Photographer Eirik Johnson has often explored the places where human activity and wilderness intersect, including the Elwha River where the Glines Canyon Dam and Elwha Dam have both been removed. The exhibition includes a photograph of the Elwha Dam and a diptych Johnson made at the site of the Glines Canyon Dam before and after removal. For this exhibition, Johnson has made a commissioned series of photographs “along the banks of the roiling wild Elwha,” exploring the transformation the river and landscape have undergone in the eight years since dam removal.

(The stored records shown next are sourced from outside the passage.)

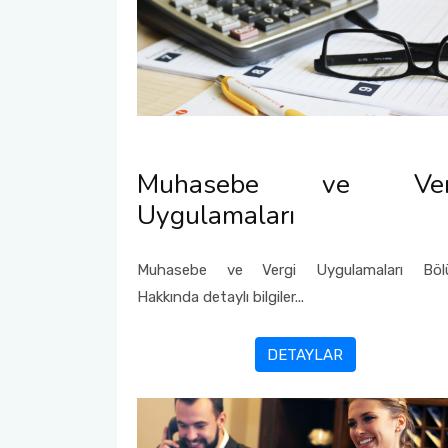
Muhasebe ve Ver
Uygulamaları
Muhasebe ve Vergi Uygulamaları Böl
Hakkında detaylı bilgiler...
DETAYLAR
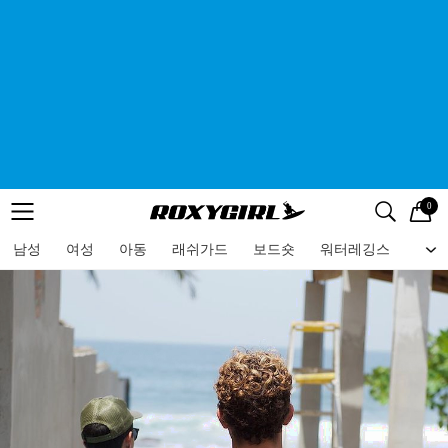
0
로고
메뉴
검색
메뉴
남성
여성
아동
래쉬가드
보드숏
워터레깅스
비치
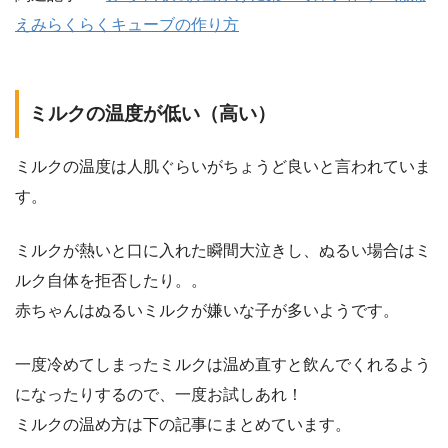
えみらくらくキューブの作り方
ミルクの温度が低い（高い）
ミルクの温度は人肌ぐらいがちょうど良いと言われていま
す。
ミルクが熱いと口に入れた瞬間大泣きし、ぬるい場合はミ
ルク自体を拒否したり。。
赤ちゃんはぬるいミルクが嫌いな子が多いようです。
一度冷めてしまったミルクは温め直すと飲んでくれるよう
になったりするので、一度お試しあれ！
ミルクの温め方は下の記事にまとめています。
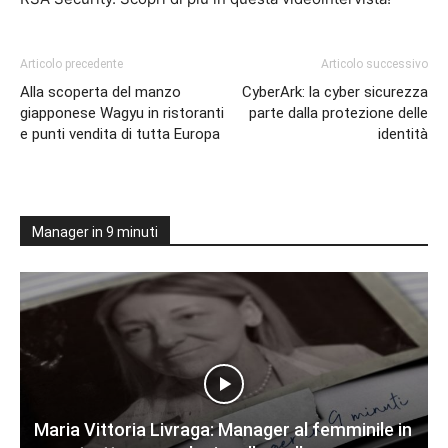
Articolo precedente
Articolo successivo
Alla scoperta del manzo
CyberArk: la cyber sicurezza
giapponese Wagyu in ristoranti
parte dalla protezione delle
e punti vendita di tutta Europa
identità
Manager in 9 minuti
Maria Vittoria Livraga: Manager al femminile in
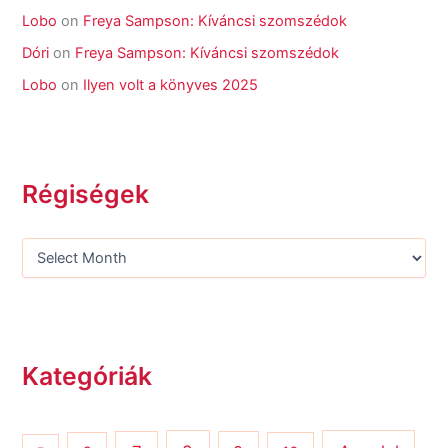
Lobo
on
Freya Sampson: Kíváncsi szomszédok
Dóri
on
Freya Sampson: Kíváncsi szomszédok
Lobo
on
Ilyen volt a könyves 2025
Régiségek
Kategóriák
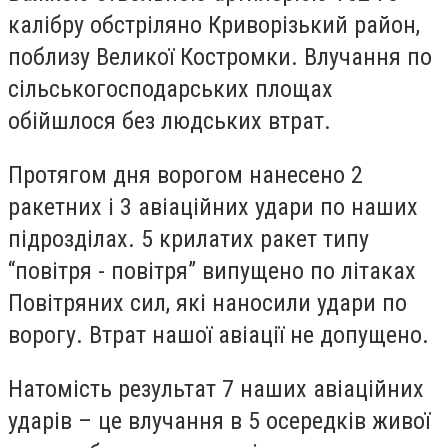
калібру обстріляно Криворізький район,
поблизу Великої Костромки. Влучання по
сільськогосподарських площах
обійшлося без людських втрат.
Протягом дня ворогом нанесено 2
ракетних і 3 авіаційних удари по наших
підрозділах. 5 крилатих ракет типу
“повітря - повітря” випущено по літаках
Повітряних сил, які наносили удари по
ворогу. Втрат нашої авіації не допущено.
Натомість результат 7 наших авіаційних
ударів – це влучання в 5 осередків живої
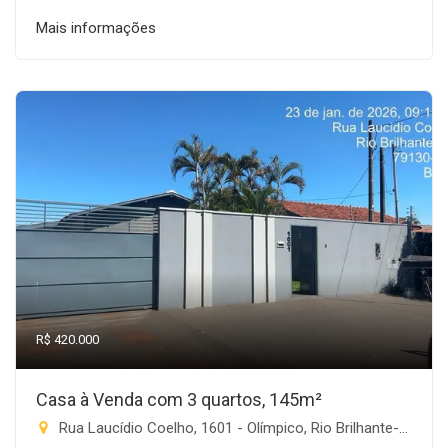
Mais informações
R$ 420.000
Casa à Venda com 3 quartos, 145m²
Rua Laucídio Coelho, 1601 - Olímpico, Rio Brilhante-MS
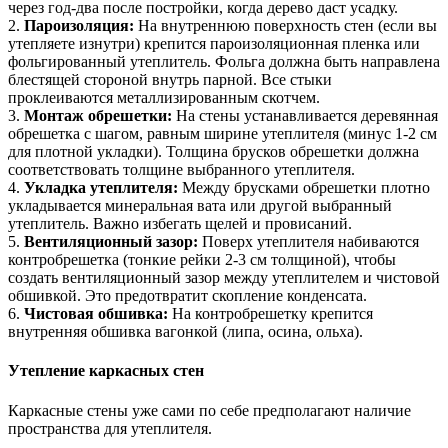
через год-два после постройки, когда дерево даст усадку.
2.
Пароизоляция:
На внутреннюю поверхность стен (если вы
утепляете изнутри) крепится пароизоляционная пленка или
фольгированный утеплитель. Фольга должна быть направлена
блестящей стороной внутрь парной. Все стыки
проклеиваются металлизированным скотчем.
3.
Монтаж обрешетки:
На стены устанавливается деревянная
обрешетка с шагом, равным ширине утеплителя (минус 1-2 см
для плотной укладки). Толщина брусков обрешетки должна
соответствовать толщине выбранного утеплителя.
4.
Укладка утеплителя:
Между брусками обрешетки плотно
укладывается минеральная вата или другой выбранный
утеплитель. Важно избегать щелей и провисаний.
5.
Вентиляционный зазор:
Поверх утеплителя набиваются
контробрешетка (тонкие рейки 2-3 см толщиной), чтобы
создать вентиляционный зазор между утеплителем и чистовой
обшивкой. Это предотвратит скопление конденсата.
6.
Чистовая обшивка:
На контробрешетку крепится
внутренняя обшивка вагонкой (липа, осина, ольха).
Утепление каркасных стен
Каркасные стены уже сами по себе предполагают наличие
пространства для утеплителя.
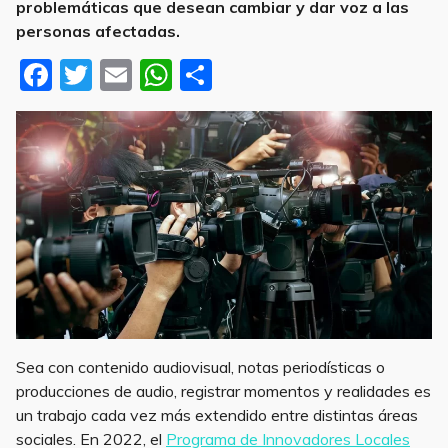
problemáticas que desean cambiar y dar voz a las
personas afectadas.
F
T
E
W
S
a
w
m
h
h
c
it
ai
at
ar
e
te
l
s
e
b
r
A
o
p
o
p
k
Sea con contenido audiovisual, notas periodísticas o
producciones de audio, registrar momentos y realidades es
un trabajo cada vez más extendido entre distintas áreas
sociales. En 2022, el
Programa de Innovadores Locales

Artist, writer and naturalist James Prosek is interested in intersections and interdependence within ecosystems. He often investigates the effects of boundaries both real (dams) and imaginary (map lines) on wildlife migration and relationships between species. Following a site visit last summer, Prosek has made a large-scale mural, watercolor paintings and sculptures that will help visitors better understand the effects of dams on Idaho’s salmon and other fauna and flora.
In collaboration with Advocates for the West, painter Rachel Teannalach recently pursued a painted study of the Salmon, Snake and Columbia Rivers, from the headwaters of the Salmon to the mouth of the Columbia. For this exhibition, she has made four paintings of the dams along the lower Snake that were recently proposed for breaching, juxtaposing their monumentality with the waterways they intersect.